While “in the West it is not democratic if voters support the same government for the fourth time … they say steadiness is dictatorship and versatility is democracy.” “They have a fundamental problem with a country in which elections are won on the basis of national values and sovereignty”.
Parliament EU Affairs CTTEE Head: 2024 Year of Protecting Sovereignty
The year 2024 will be dedicated to protecting sovereignty, with “great battles to be fought in the spring”, the head of parliament’s European Affairs committee said.
Judit Varga told a conference organised by the Századvég Institute dubbed Sovereignty that borders must be defined between states as well as between states and international organisations in terms of self-governance and freedom.
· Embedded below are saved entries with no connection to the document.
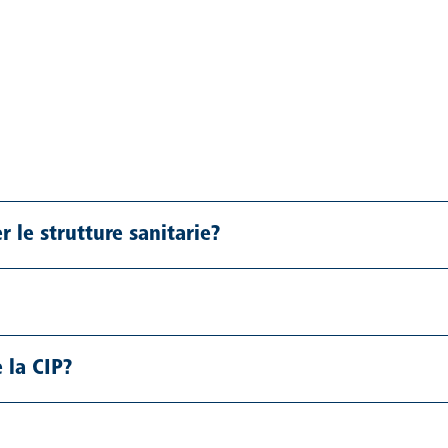
r le strutture sanitarie?
 la CIP?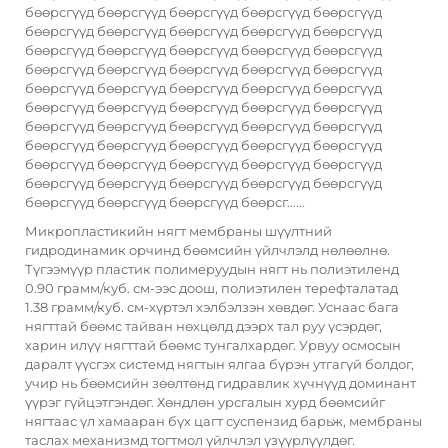
бөөрсгүүд бөөрсгүүд бөөрсгүүд бөөрсгүүд бөөрсгүүд
бөөрсгүүд бөөрсгүүд бөөрсгүүд бөөрсгүүд бөөрсгүүд
бөөрсгүүд бөөрсгүүд бөөрсгүүд бөөрсгүүд бөөрсгүүд
бөөрсгүүд бөөрсгүүд бөөрсгүүд бөөрсгүүд бөөрсгүүд
бөөрсгүүд бөөрсгүүд бөөрсгүүд бөөрсгүүд бөөрсгүүд
бөөрсгүүд бөөрсгүүд бөөрсгүүд бөөрсгүүд бөөрсгүүд
бөөрсгүүд бөөрсгүүд бөөрсгүүд бөөрсгүүд бөөрсгүүд
бөөрсгүүд бөөрсгүүд бөөрсгүүд бөөрсгүүд бөөрсгүүд
бөөрсгүүд бөөрсгүүд бөөрсгүүд бөөрсгүүд бөөрсгүүд
бөөрсгүүд бөөрсгүүд бөөрсгүүд бөөрсгүүд бөөрсгүүд
бөөрсгүүд бөөрсгүүд бөөрсгүүд бөөрсг......
Микропластикийн нягт мембраны шүүлтний
гидродинамик орчинд бөөмсийн үйлчлэлд нөлөөлнө.
Түгээмүүр пластик полимеруудын нягт нь полиэтиленд
0.90 грамм/куб. см-ээс доош, полиэтилен терефталатад
1.38 грамм/куб. см-хүртэл хэлбэлзэн хөвдөг. Уснаас бага
нягттай бөөмс тайван нөхцөлд дээрх тал руу үсэрдөг,
харин илүү нягттай бөөмс тунгалхардөг. Урвуу осмосын
даралт үүсгэх системд нягтын ялгаа бүрэн утгагүй болдог,
учир нь бөөмсийн зөөлтөнд гидравлик хүчнүүд доминант
үүрэг гүйцэтгэндөг. Хөндлөн урсгалын хурд бөөмсийг
нягтаас үл хамааран бүх цагт суспензид барьж, мембраны
таслах механизмд тогтмол үйлчлэл үзүүрлүүлдөг.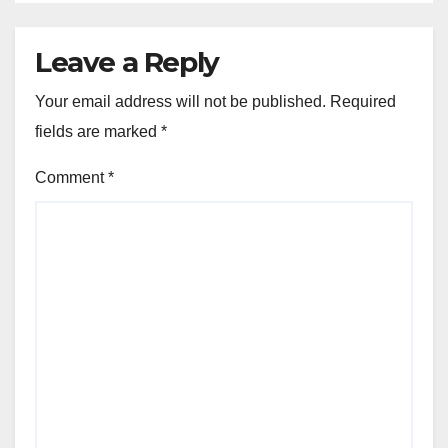
Leave a Reply
Your email address will not be published.
Required
fields are marked
*
Comment
*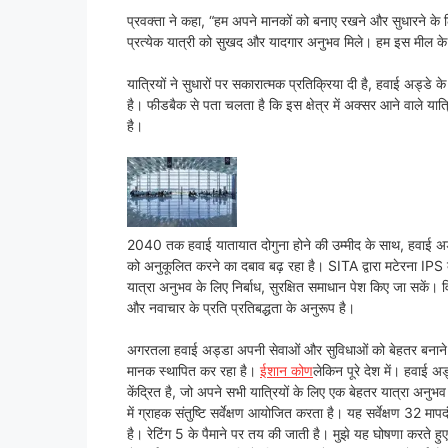
प्रवक्ता ने कहा, “हम अपने मानकों को बनाए रखने और सुधारने के लिए
प्रत्येक यात्री को सुखद और यादगार अनुभव मिले। हम इस मील के
यात्रियों ने सुधारों पर सकारात्मक प्रतिक्रिया दी है, हवाई अड्ड
है। फीडबैक से पता चलता है कि इस क्षेत्र में अक्सर आने वाले यात
है।
2040 तक हवाई यातायात दोगुना होने की उम्मीद के साथ, हवाई अड्
को अनुकूलित करने का दबाव बढ़ रहा है। SITA द्वारा मटेरना IPS
यात्रा अनुभव के लिए निर्बाध, सुरक्षित समाधान पेश किए जा सक
और नवाचार के प्रति प्रतिबद्धता के अनुरूप है।
अगरतला हवाई अड्डा अपनी सेवाओं और सुविधाओं को बेहतर बनाने में लग
मानक स्थापित कर रहा है।
ईशान कोण
लेकिन पूरे देश में। हवाई अड
केंद्रित है, जो अपने सभी यात्रियों के लिए एक बेहतर यात्रा अनु
में ग्राहक संतुष्टि सर्वेक्षण आयोजित करता है। यह सर्वेक्षण 32 मा
है। रेटिंग 5 के पैमाने पर तय की जाती है। मुझे यह घोषणा करते हु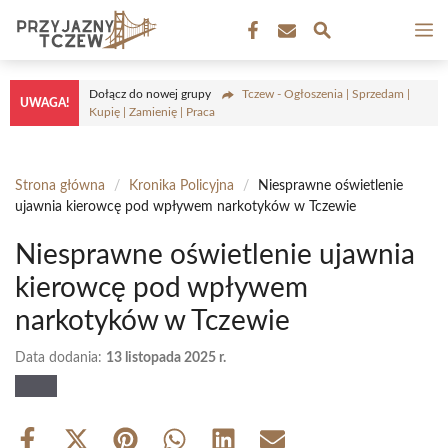
Przejdź
M
do
treści
Dołącz do nowej grupy
Tczew - Ogłoszenia | Sprzedam |
UWAGA!
Kupię | Zamienię | Praca
Strona główna
/
Kronika Policyjna
/
Niesprawne oświetlenie
ujawnia kierowcę pod wpływem narkotyków w Tczewie
Niesprawne oświetlenie ujawnia
kierowcę pod wpływem
narkotyków w Tczewie
Data dodania:
13 listopada 2025 r.
Share
Share
Share
Share
Share
Share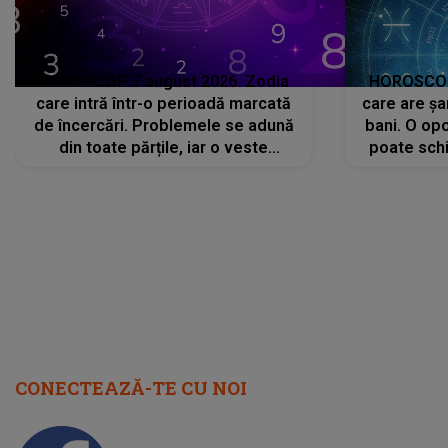
HOROSCOP 7 august 2026. Zodia
HOROSCOP 
care intră într-o perioadă marcată
care are șa
de încercări. Problemele se adună
bani. O opo
din toate părțile, iar o veste
poate schi
neașteptată îi dă planurile peste
la
cap
CONECTEAZĂ-TE CU NOI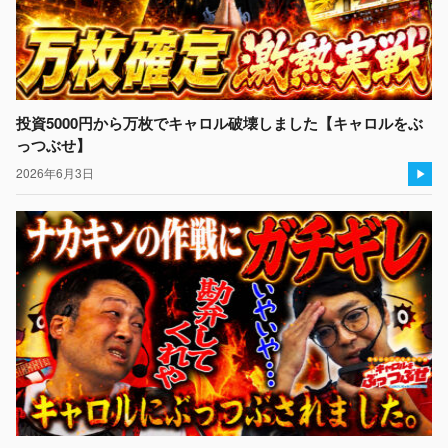
投資5000円から万枚でキャロル破壊しました【キャロルをぶ
っつぶせ】
2026年6月3日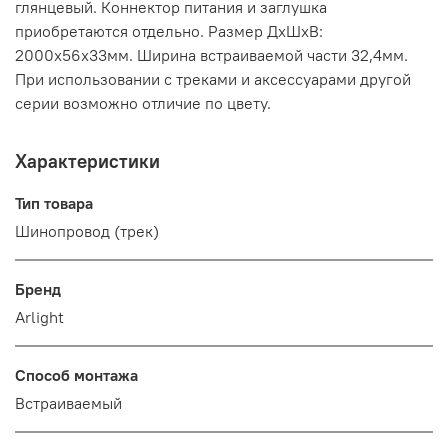
глянцевый. Коннектор питания и заглушка
приобретаются отдельно. Размер ДxШxВ:
2000x56x33мм. Ширина встраиваемой части 32,4мм.
При использовании с треками и аксессуарами другой
серии возможно отличие по цвету.
Характеристики
Тип товара
Шинопровод (трек)
Бренд
Arlight
Способ монтажа
Встраиваемый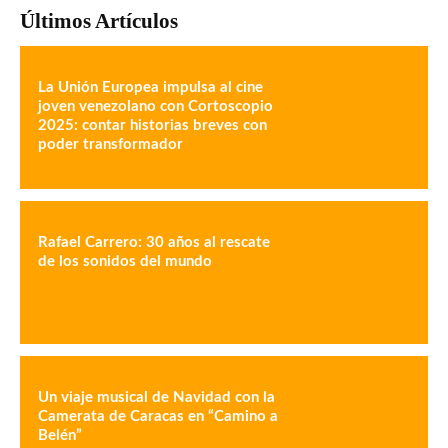
Últimos Artículos
La Unión Europea impulsa al cine
joven venezolano con Cortoscopio
2025: contar historias breves con
poder transformador
Rafael Carrero: 30 años al rescate
de los sonidos del mundo
Un viaje musical de Navidad con la
Camerata de Caracas en “Camino a
Belén”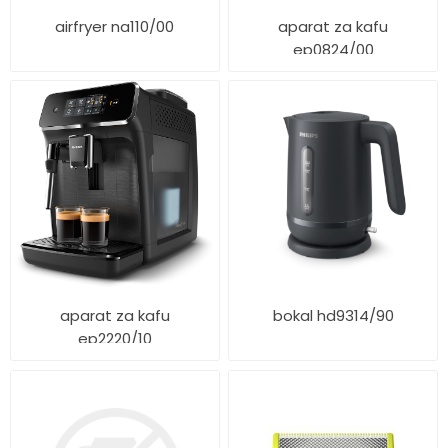
airfryer na110/00
aparat za kafu
ep0824/00
aparat za kafu
bokal hd9314/90
ep2220/10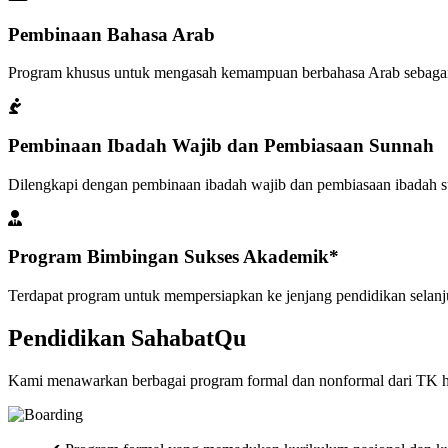
Pembinaan Bahasa Arab
Program khusus untuk mengasah kemampuan berbahasa Arab sebagai
Pembinaan Ibadah Wajib dan Pembiasaan Sunnah
Dilengkapi dengan pembinaan ibadah wajib dan pembiasaan ibadah sun
Program Bimbingan Sukses Akademik*
Terdapat program untuk mempersiapkan ke jenjang pendidikan selanj
Pendidikan SahabatQu
Kami menawarkan berbagai program formal dan nonformal dari TK 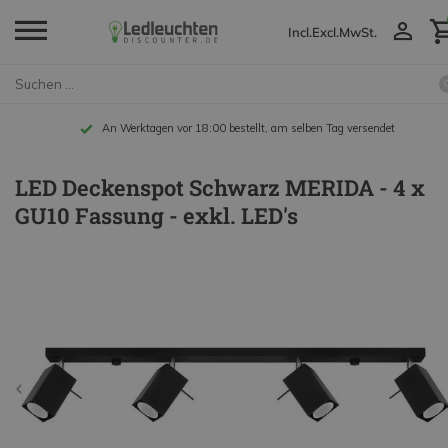
Incl.
Excl.
MwSt.
An Werktagen vor 18:00 bestellt, am selben Tag versendet
LED Deckenspot Schwarz MERIDA - 4 x
GU10 Fassung - exkl. LED's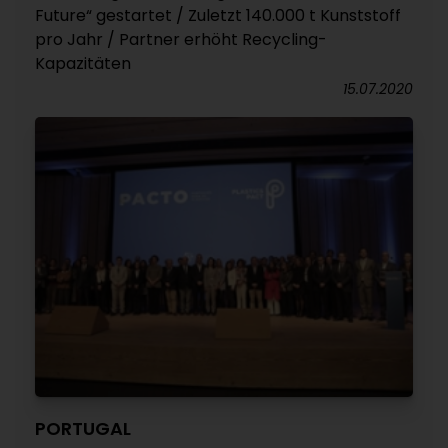
Future“ gestartet / Zuletzt 140.000 t Kunststoff
pro Jahr / Partner erhöht Recycling-
Kapazitäten
15.07.2020
PORTUGAL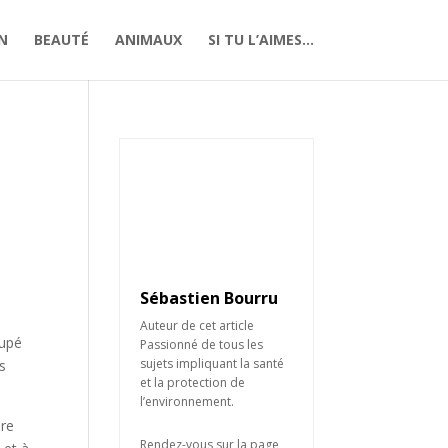
N
BEAUTÉ
ANIMAUX
SI TU L’AIMES…
Sébastien Bourru
Auteur de cet article
cupé
Passionné de tous les
sujets impliquant la santé
s
et la protection de
l’environnement.
ire
Rendez-vous sur la page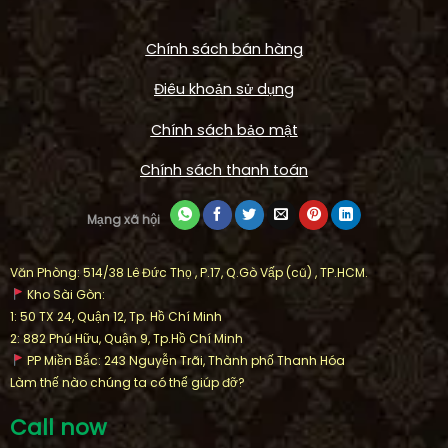
Chính sách bán hàng
Điêu khoản sử dụng
Chính sách bảo mật
Chính sách thanh toán
Mạng xã hội
Văn Phòng: 514/38 Lê Đức Thọ , P.17, Q.Gò Vấp (cũ) , TP.HCM.
Kho Sài Gòn:
1: 50 TX 24, Quận 12, Tp. Hồ Chí Minh
2: 882 Phú Hữu, Quận 9, Tp.Hồ Chí Minh
PP Miền Bắc: 243 Nguyễn Trãi, Thành phố Thanh Hóa
Làm thế nào chúng ta có thể giúp đỡ?
Call now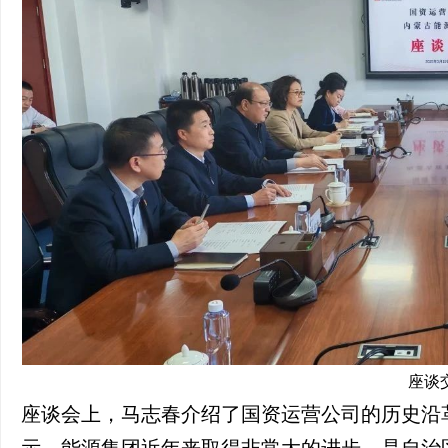
座谈
座谈会上，马志春介绍了国资运营公司的历史沿
示，能源集团近年来取得非常大的进步，是自治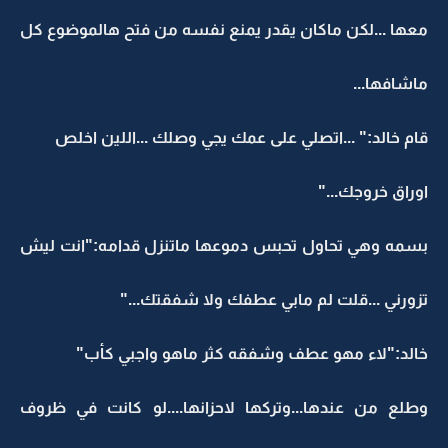
معها ...لكن ماكان يقدر يمنع نفسه من فتح هالموضوع كل
ماشافها...
قام خالد:" ...اتصلي على عمك يجي وصلك ...اللين اخلص
اوراق خروجك..."
بسمه وهي تحاول تحبس دموعها ماتنزل قدامه:"انت ليش
تزورني ...قلت لم مابي عطفك ولا شفقتك..."
خالد:"لاء مهو عطف وشفقه كثر ماهو واجبي كأب"
وطلع من عندها...وتركها لاحزانها....لو كانت في ظروف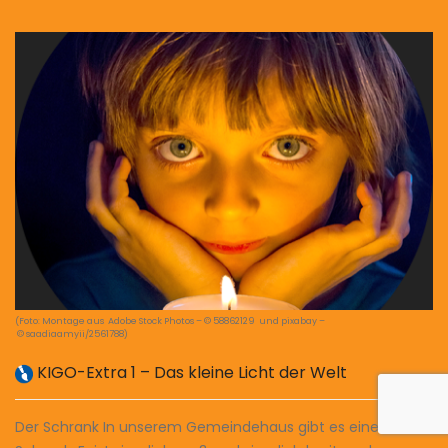
(Foto: Montage aus Adobe Stock Photos – © 58862129 und pixabay –
© saadiaamyii/2561788)
KIGO-Extra 1 – Das kleine Licht der Welt
Der Schrank In unserem Gemeindehaus gibt es einen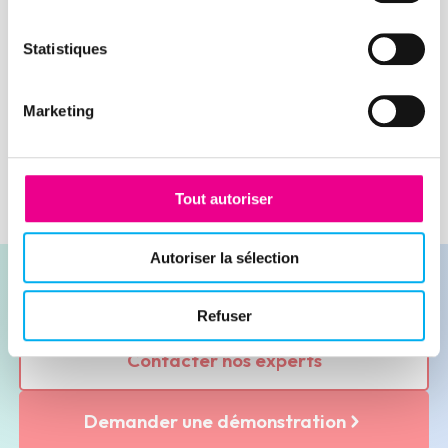
significative par rapport aux années
précédentes.
Statistiques
Lire la suite
Marketing
Tout autoriser
Autoriser la sélection
Refuser
Contacter nos experts
Demander une démonstration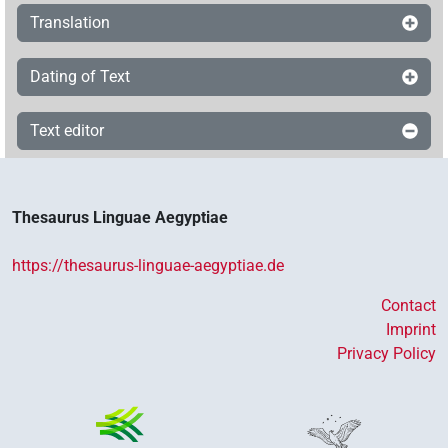
Translation
Dating of Text
Text editor
Thesaurus Linguae Aegyptiae
https://thesaurus-linguae-aegyptiae.de
Contact
Imprint
Privacy Policy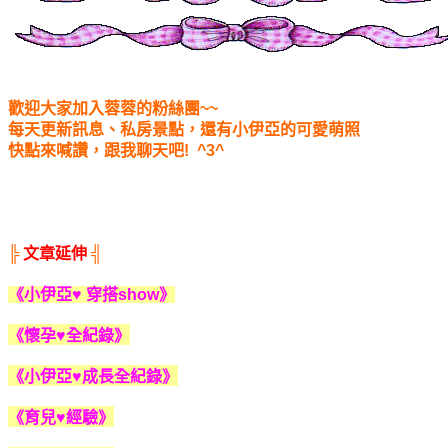
歡迎大家加入蓉蓉的粉絲團~~
每天更新訊息、私房景點，還有小伊亞的可愛萌照
快點來喊讚，跟我聊天吧! ^3^
╠
文章延伸
╣
《小伊亞♥ 穿搭show》
《懷孕♥全紀錄》
《小伊亞♥成長全紀錄》
《育兒♥經驗》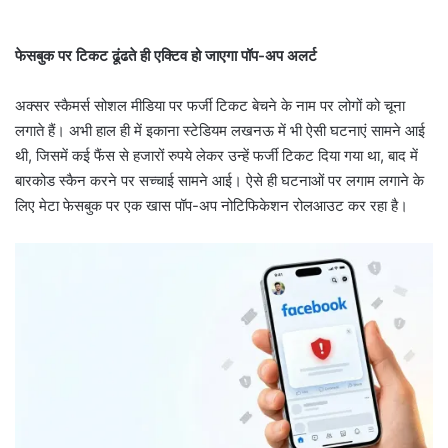
फेसबुक पर टिकट ढूंढते ही एक्टिव हो जाएगा पॉप-अप अलर्ट
अक्सर स्कैमर्स सोशल मीडिया पर फर्जी टिकट बेचने के नाम पर लोगों को चूना
लगाते हैं। अभी हाल ही में इकाना स्टेडियम लखनऊ में भी ऐसी घटनाएं सामने आई
थी, जिसमें कई फैंस से हजारों रुपये लेकर उन्हें फर्जी टिकट दिया गया था, बाद में
बारकोड स्कैन करने पर सच्चाई सामने आई। ऐसे ही घटनाओं पर लगाम लगाने के
लिए मेटा फेसबुक पर एक खास पॉप-अप नोटिफिकेशन रोलआउट कर रहा है।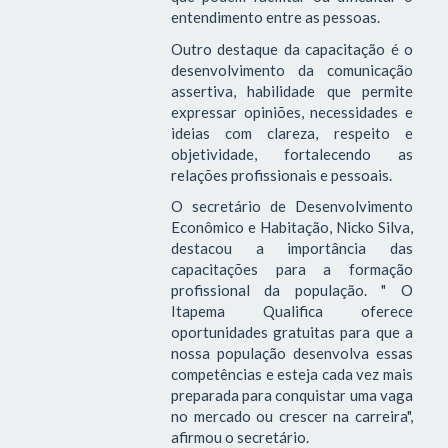
entendimento entre as pessoas.
Outro destaque da capacitação é o
desenvolvimento da comunicação
assertiva, habilidade que permite
expressar opiniões, necessidades e
ideias com clareza, respeito e
objetividade, fortalecendo as
relações profissionais e pessoais.
O secretário de Desenvolvimento
Econômico e Habitação, Nicko Silva,
destacou a importância das
capacitações para a formação
profissional da população. " O
Itapema Qualifica oferece
oportunidades gratuitas para que a
nossa população desenvolva essas
competências e esteja cada vez mais
preparada para conquistar uma vaga
no mercado ou crescer na carreira",
afirmou o secretário.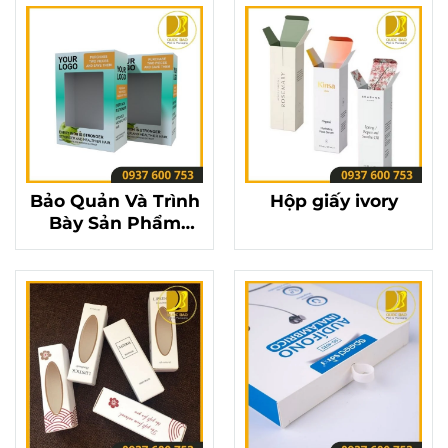
Bảo Quản Và Trình
Hộp giấy ivory
Bày Sản Phẩm
Hoàn Hảo Với Hộp
Giấy Ivory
In certain matters, such as migration, marriage and family, nobody should decide on behalf of Hungarians, she said.
“Yet, in Brussels they want to make decisions on Hungarians’ behalf in these and some more serious issues, such as war and peace,” she added. “Instead of observing the treaties and laws, the EU defines the borders between EU competencies and member states’ powers on the basis of political tastes and preferences, in line with an arbitrary choice of values,” Varga said.
Hungary must fight for its sovereignty within the borders and outside the borders, she said. “Attacks by the servants of foreign interests must be fought back,” she added citing “pseudo-NGOs and rolling dollars being used to undermine Hungarians’ self-governance”.
Referring to the election results in Poland, she said “Poland has lost the ability to protect its sovereignty”.